Nonverbal, Nonspeaking, Autistic Word Navigation

Mustafa Cevik. image of a large, biracial Hispanic presenting
male wearing a sky blue nd white striped
polo shirt sitting in a wheelchair drinking from a water
bottle. Posted with permission from the subject. ©Nuri Cevik
The day I met Lydia X.Z.  Brown, they told me about a gentleman named Michael Forbes Wilcox and the word nonspeaking. Per Mr. Wilcox, most autistic people were incorrectly defined as nonverbal when they were actually nonspeaking.

This is why so many early intervention programs entail depriving autistic children of AAC support while battering them with forcible speech interventions. I guess their logic is there is no apparent physical challenge to producing speech so whatever utterances can be produced should be forced out of the autistic child by any means necessary.

The result adds to the presumption of said autistic child's incompetence because the child may have limited verbal speech ability but much larger AAC supported speech ability.

Thanks to Lydia Brown, I mostly use the term nonspeaking when discussing my son, but his situation is a bit different than most of his autistic peers. My son was diagnosed with damage to an area of his brain related to speech. We were told therefore that he was clinically nonverbal and probably wouldn't be able to speak. At all.


 Mu has spoken on occasion in more than one language since that diagnosis and even during the time he was being evaluated.

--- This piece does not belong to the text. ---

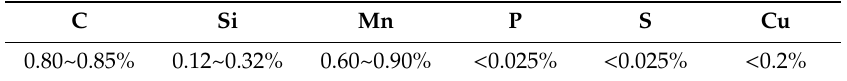
Table 1. Chemical composition of S82B.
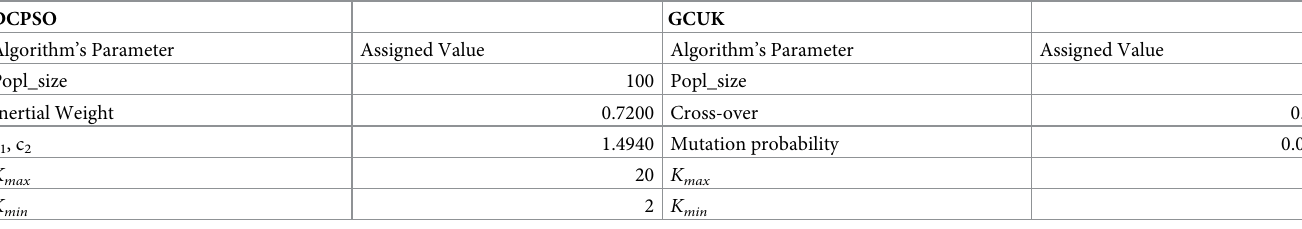
Table 3. Initial parameter setting for the compared algorithms. DCPSO Algorithm’s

We aren't certain technically how he is able to do it. When it happens I try to act casual. But because when he does speak it is usually related to responding affectionately to either his father his sister or me, I am inevitably overcome with emotion. Just after such a moment, I  quietly remove myself from the room so he doesn't misunderstand and burst into tears of joy.

His voice, as he has entered puberty, is deeper, richer, and more beautiful now.

We were outside yesterday and kids ran by screeching as they played. It disturbed him. It is only on these occasions that I realize how big and different he is from others his age who do use verbal speech freely.

It seems to me, other fourteen-year-olds, talk too much.

His rare affectionate utterances have greater worth to me than the shrieking profanities and loudly whispered ableist slurs of his teenage peers dressed in what they consider their best adolescent finery.

Yesterday I realized again quite clearly that Mustafa, nonspeaking, is a better man than all the howling herd of fourteen-year-olds stomping about trying to figure out who they are by hurling insults at my silent, disabled son.

I love him. As he is. If he never utters a word again. We will continue to stand together, with him leaning on me when he needs physical support, and face the angry ableist racist mob. He doesn't need to speak. Unlike fourteen-year-olds, I know the value of well-placed words in defense of my son's right to navigate the same spaces as they do.

Autism Month should exist to educate those people. It does not. It makes them pity or resent my son and neither he nor I abide that attitude either. They should be taught that words are capital and each moment they spew the wrong ones in misunderstanding, fear, and hatred they bankrupt their own souls. This doesn't diminish my son, no matter how different he may appear to them. Different is not less. It is simply different. Disability and race are the only areas in which difference is not considered rare and precious.

Meanwhile, back at our house, a single word uttered by my son at the right time has the power to bring his jaded old Afro-Latina mother to tears.